Records from a data source:

────

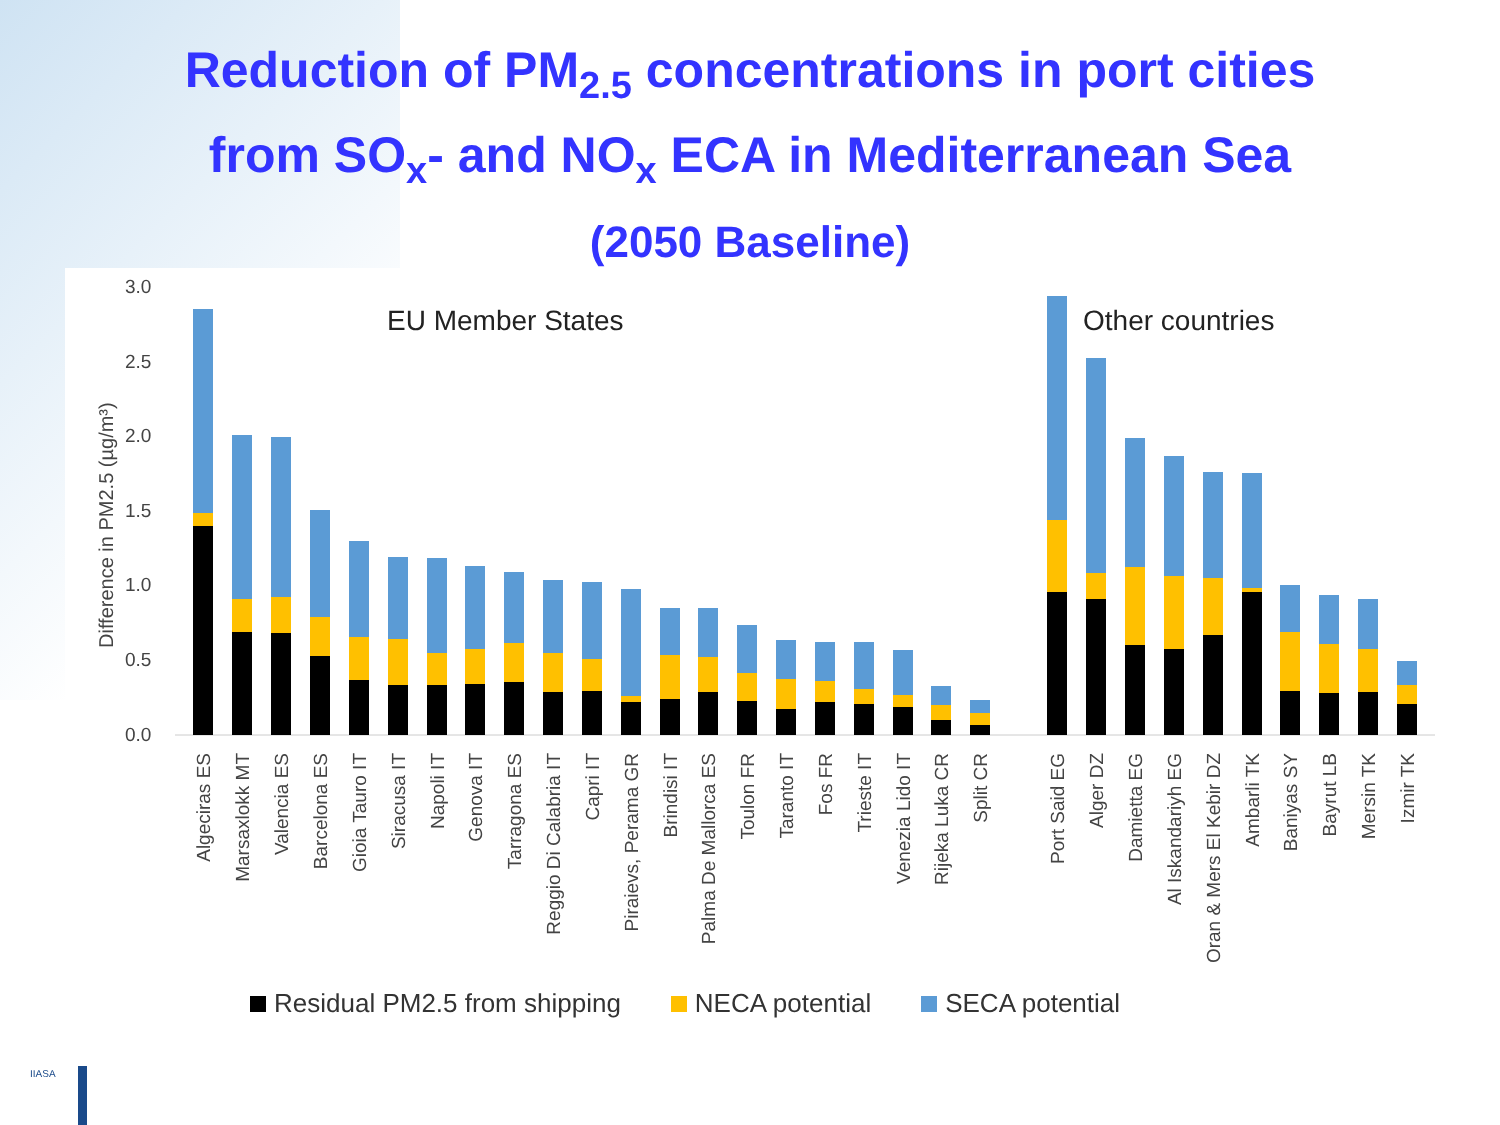Reduction of PM<sub>2.5</sub> concentrations in port cities
from SO<sub>x</sub>- and NO<sub>x</sub> ECA in Mediterranean Sea
(2050 Baseline)
3.0
2.5
2.0
1.5
1.0
0.5
0.0
Difference in PM2.5 (µg/m³)
EU Member States
Other countries
Algeciras ES
Marsaxlokk MT
Valencia ES
Barcelona ES
Gioia Tauro IT
Siracusa IT
Napoli IT
Genova IT
Tarragona ES
Reggio Di Calabria IT
Capri IT
Piraievs, Perama GR
Brindisi IT
Palma De Mallorca ES
Toulon FR
Taranto IT
Fos FR
Trieste IT
Venezia Lido IT
Rijeka Luka CR
Split CR
Port Said EG
Alger DZ
Damietta EG
Al Iskandariyh EG
Oran & Mers El Kebir DZ
Ambarli TK
Baniyas SY
Bayrut LB
Mersin TK
Izmir TK
Residual PM2.5 from shipping NECA potential SECA potential
IIASA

────

Task prompt: Apart from the pictures, every line of the data above should be given again exactly.

Solved exercise:
Reduction of PM<sub>2.5</sub> concentrations in port cities
from SO<sub>x</sub>- and NO<sub>x</sub> ECA in Mediterranean Sea
(2050 Baseline)
3.0
2.5
2.0
1.5
1.0
0.5
0.0
Difference in PM2.5 (µg/m³)
EU Member States
Other countries
Algeciras ES
Marsaxlokk MT
Valencia ES
Barcelona ES
Gioia Tauro IT
Siracusa IT
Napoli IT
Genova IT
Tarragona ES
Reggio Di Calabria IT
Capri IT
Piraievs, Perama GR
Brindisi IT
Palma De Mallorca ES
Toulon FR
Taranto IT
Fos FR
Trieste IT
Venezia Lido IT
Rijeka Luka CR
Split CR
Port Said EG
Alger DZ
Damietta EG
Al Iskandariyh EG
Oran & Mers El Kebir DZ
Ambarli TK
Baniyas SY
Bayrut LB
Mersin TK
Izmir TK
Residual PM2.5 from shipping NECA potential SECA potential
IIASA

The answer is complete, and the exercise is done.